Musk knows how to mobilize his followers. The company plans to allocate more than 20% of the offering to retail investors, a share far above the usual 5%–10%, if any. To reach individual investors, it has deployed an unprecedented array of lead banks, and Bloomberg reports that investor demand already exceeds supply by more than six times. In an unprecedented move, another 10% of the offering is aimed at European retail investors.
Musk has, for years, cultivated street-level investors, even before buying X. “I am a big fan of retail investors,” he wrote on the social network Twitter—now X—in 2020. “I will make sure they have top priority. You can take my word on that,” he added when speculation about a possible Starlink IPO was rife.
These individuals make up nearly a third of Tesla’s shareholders (he controls roughly 20% of the company) and not only pay extraordinary valuations; they also serve as the entrepreneur’s praetorian guard. Their support helped validate a $56 billion pay package for Musk at the 2024 shareholders’ meeting, despite opposition from institutional investors and proxy advisers. A year later, the same shareholders’ meeting approved a $1 trillion bonus (yes, with a t). The affection is mutual: an investor who joined Tesla’s IPO in 2010 would have seen gains of more than 2,000% since then and 180% since the company entered the S&P 500 in December 2020.
But not everything is praise. The entrepreneur’s histrionics also generate considerable public unease. The Trump administration’s creation of the Department of Government Efficiency (DOGE), under Musk’s oversight, sparked clashes, incidents at Tesla dealerships and the burning and destruction of dozens of his cars.

The South African–born entrepreneur has shown himself wary of the obligations that come with being a public company. He complains about the demands these companies face from the SEC and has lamented the pressure of quarterly results at the expense of long-term goals. He therefore prefers to share his company with many small investors, who are easier to control.

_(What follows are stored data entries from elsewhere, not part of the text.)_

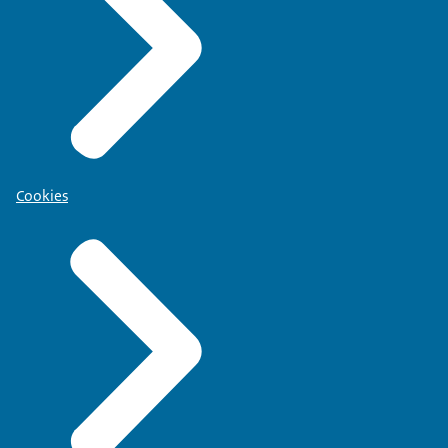
Cookies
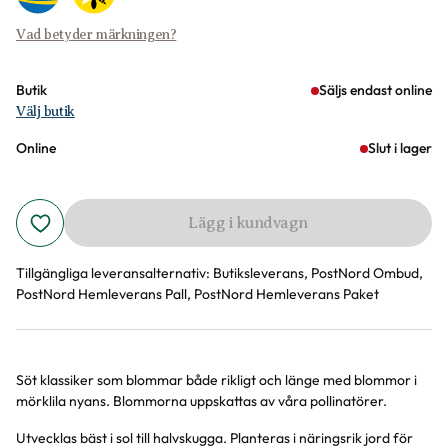
Vad betyder märkningen?
Butik
Säljs endast online
Välj butik
Online
Slut i lager
Lägg i kundvagn
Tillgängliga leveransalternativ:
Butiksleverans, PostNord Ombud,
PostNord Hemleverans Pall, PostNord Hemleverans Paket
Söt klassiker som blommar både rikligt och länge med blommor i
Produktinformation
mörklila nyans. Blommorna uppskattas av våra pollinatörer.
Utvecklas bäst i sol till halvskugga. Planteras i näringsrik jord för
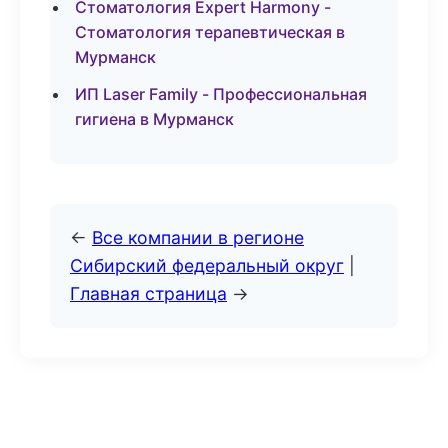
Стоматология Expert Harmony -
Стоматология терапевтическая в
Мурманск
ИП Laser Family - Профессиональная
гигиена в Мурманск
←
Все компании в регионе
Сибирский федеральный округ
|
Главная страница
→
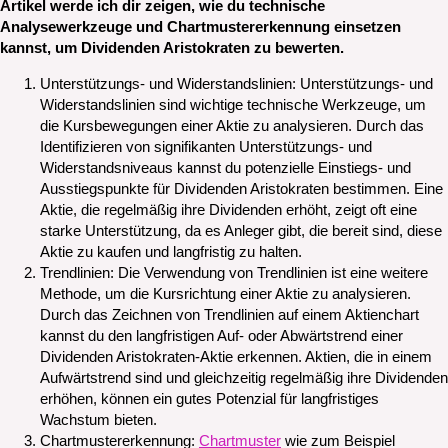
Artikel werde ich dir zeigen, wie du technische
Analysewerkzeuge und Chartmustererkennung einsetzen
kannst, um Dividenden Aristokraten zu bewerten.
Unterstützungs- und Widerstandslinien: Unterstützungs- und
Widerstandslinien sind wichtige technische Werkzeuge, um
die Kursbewegungen einer Aktie zu analysieren. Durch das
Identifizieren von signifikanten Unterstützungs- und
Widerstandsniveaus kannst du potenzielle Einstiegs- und
Ausstiegspunkte für Dividenden Aristokraten bestimmen. Eine
Aktie, die regelmäßig ihre Dividenden erhöht, zeigt oft eine
starke Unterstützung, da es Anleger gibt, die bereit sind, diese
Aktie zu kaufen und langfristig zu halten.
Trendlinien: Die Verwendung von Trendlinien ist eine weitere
Methode, um die Kursrichtung einer Aktie zu analysieren.
Durch das Zeichnen von Trendlinien auf einem Aktienchart
kannst du den langfristigen Auf- oder Abwärtstrend einer
Dividenden Aristokraten-Aktie erkennen. Aktien, die in einem
Aufwärtstrend sind und gleichzeitig regelmäßig ihre Dividenden
erhöhen, können ein gutes Potenzial für langfristiges
Wachstum bieten.
Chartmustererkennung:
Chartmuster
wie zum Beispiel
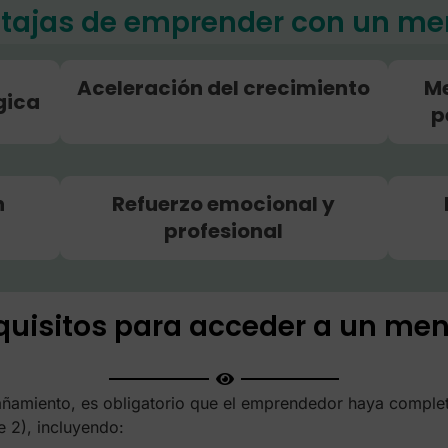
tajas de emprender con un me
Aceleración del crecimiento
Me
gica
p
n
Refuerzo emocional y
profesional
quisitos para acceder a un men
añamiento, es obligatorio que el emprendedor haya comple
 2), incluyendo:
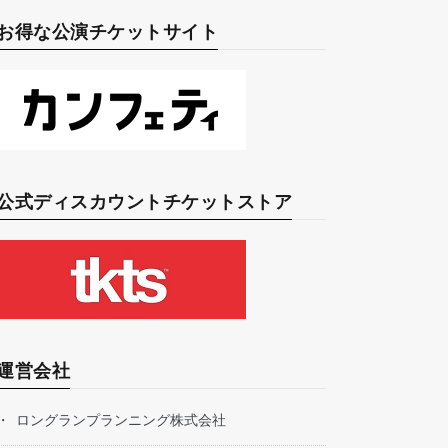
お得な公演チケットサイト
公式ディスカウントチケットストア
運営会社
ロングランプランニング株式会社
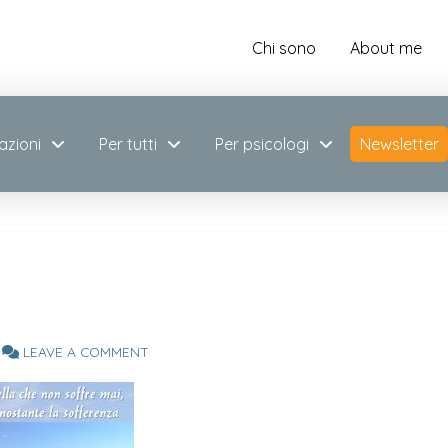
Chi sono
About me
azioni
Per tutti
Per psicologi
Newsletter
LEAVE A COMMENT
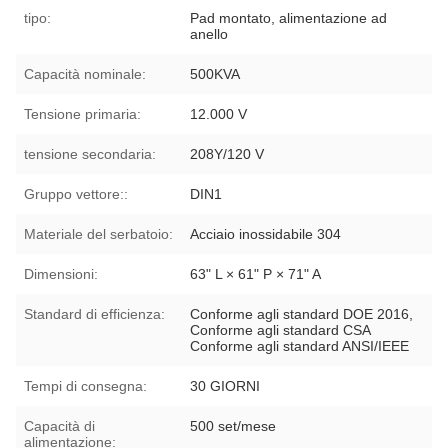
tipo:
Pad montato, alimentazione ad
anello
Capacità nominale:
500KVA
Tensione primaria:
12.000 V
tensione secondaria:
208Y/120 V
Gruppo vettore::
DIN1
Materiale del serbatoio:
Acciaio inossidabile 304
Dimensioni:
63" L × 61" P × 71" A
Standard di efficienza:
Conforme agli standard DOE 2016,
Conforme agli standard CSA
Conforme agli standard ANSI/IEEE
Tempi di consegna:
30 GIORNI
Capacità di
500 set/mese
alimentazione:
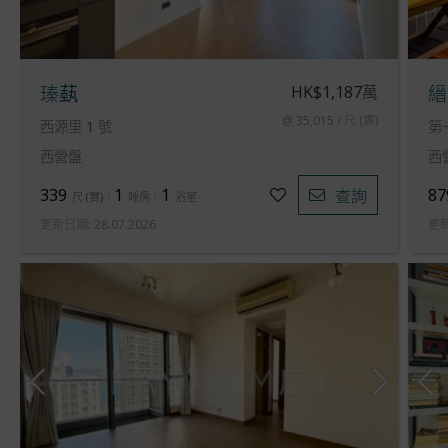
HK$1,187萬
瑧蓺
縉
@ 35,015 / 尺 (實)
西源里 1 號
第
西營盤
西
339
1
1
87
查詢
尺
(
實
)
睡房
浴室
更新日期
:
28.07.2026
更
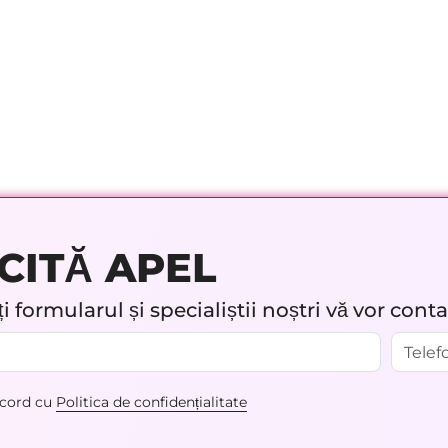
CITĂ APEL
 formularul și specialiștii noștri vă vor cont
acord cu
Politica de confidențialitate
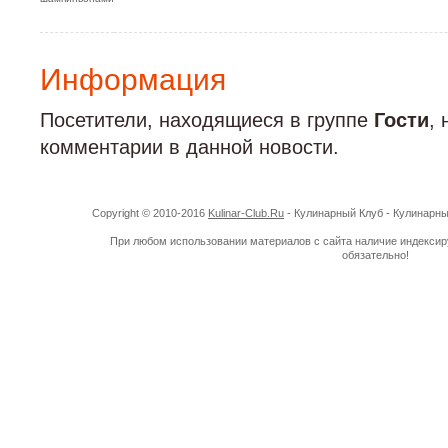
Информация
Посетители, находящиеся в группе
Гости
,
комментарии в данной новости.
Copyright © 2010-2016
Kulinar-Club.Ru
- Кулинарный Клуб - Кулинарн
При любом использовании материалов с сайта наличие индекси
обязательно!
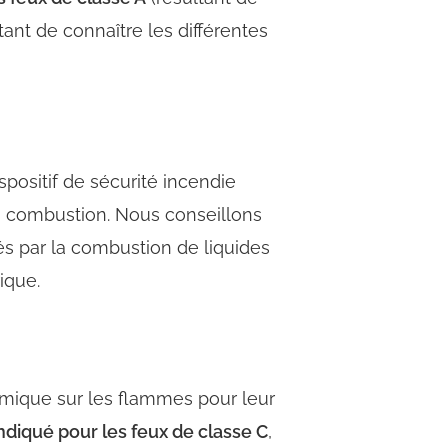
rtant de connaître les différentes
ispositif de sécurité incendie
a combustion. Nous conseillons
és par la combustion de
liquides
rique
.
imique
sur les flammes pour leur
ndiqué pour les feux de classe C
,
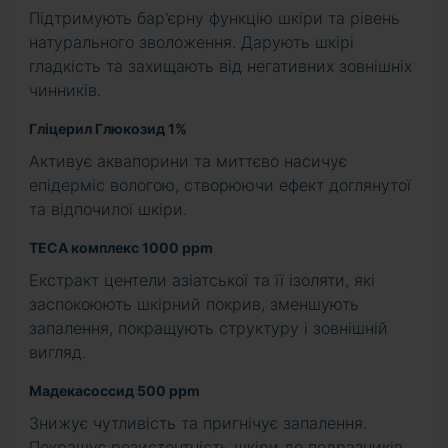
Підтримують бар'єрну функцію шкіри та рівень
натурального зволоження. Дарують шкірі
гладкість та захищають від негативних зовнішніх
чинників.
Гліцерил Глюкозид 1%
Активує аквапорини та миттєво насичує
епідерміс вологою, створюючи ефект доглянутої
та відпочилої шкіри.
TECA комплекс 1000 ppm
Екстракт центели азіатської та її ізоляти, які
заспокоюють шкірний покрив, зменшують
запалення, покращують структуру і зовнішній
вигляд.
Мадекасоссид 500 ppm
Знижує чутливість та пригнічує запалення.
Покращує резистентність шкіри до подразників.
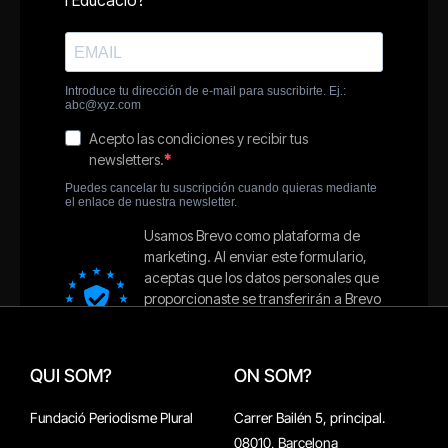
QUI SOM?
ON SOM?
Fundació Periodisme Plural
Carrer Bailén 5, principal.
08010, Barcelona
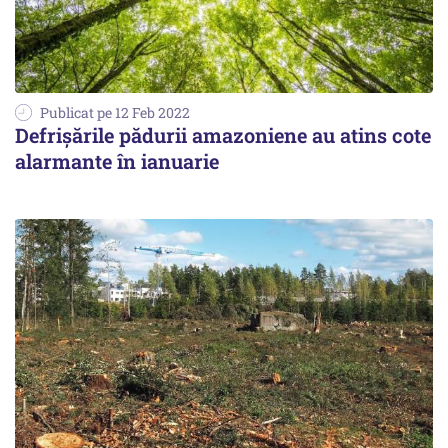
Publicat pe 12 Feb 2022
Defrișările pădurii amazoniene au atins cote
alarmante în ianuarie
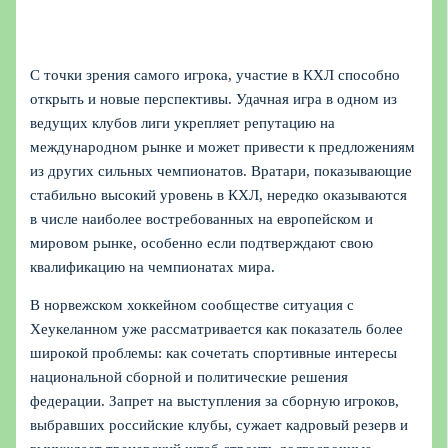
С точки зрения самого игрока, участие в КХЛ способно
открыть и новые перспективы. Удачная игра в одном из
ведущих клубов лиги укрепляет репутацию на
международном рынке и может привести к предложениям
из других сильных чемпионатов. Вратари, показывающие
стабильно высокий уровень в КХЛ, нередко оказываются
в числе наиболее востребованных на европейском и
мировом рынке, особенно если подтверждают свою
квалификацию на чемпионатах мира.
В норвежском хоккейном сообществе ситуация с
Хеукеланном уже рассматривается как показатель более
широкой проблемы: как сочетать спортивные интересы
национальной сборной и политические решения
федерации. Запрет на выступления за сборную игроков,
выбравших российские клубы, сужает кадровый резерв и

Musk has insulated himself ahead of SpaceX’s IPO. Only the company’s Class A shares—each with one vote per share—will be listed, while Class B shares carry ten votes per share. Once the bell rings, Musk will hold 84.4% of the company’s total voting rights.
Texas law does not help. SpaceX and Tesla moved their headquarters to Texas in 2024, and the state’s rules limit shareholders’ ability to bring legal action against company executives, “including minimum ownership thresholds,” the prospectus notes. Texas law also requires ownership of more than 3% of the company’s capital and the support of at least 67% of all voting shares to place any proposal on the meeting agenda, making shareholder initiatives difficult. As a result, the document acknowledges, shareholders may have fewer opportunities to submit proposals for a vote, even on matters they consider important, which may limit their influence over corporate governance and other aspects.
That power has already drawn criticism from several U.S. pension funds. The New York State Common Retirement Fund, which manages more than $100 billion in assets for teachers, firefighters, police officers and nurses, has also criticized the CEO removal clause that would effectively give Musk veto power over his own dismissal. “SpaceX’s corporate governance structure, as reported, presents material risks to long-term investors,” it says. Several asset managers with strict governance criteria have barred the company, Bloomberg reports, and the Council of Institutional Investors (a nonprofit association) has formally asked the company to reconsider its governance mechanisms.
So far those criticisms have had no effect. SpaceX’s IPO appears to be heavily oversubscribed, reportedly attracting $250 billion in demand. Retail investors are said to have placed orders exceeding $70 billion.
Analysts expect retail investor interest to be decisive for the stock’s performance after the IPO. Some companies that debuted amid great fanfare plunged within weeks after retail investors lost interest. A study cited by The Wall Street Journal finds that nearly a quarter of IPOs lose at least half their value within three years of listing.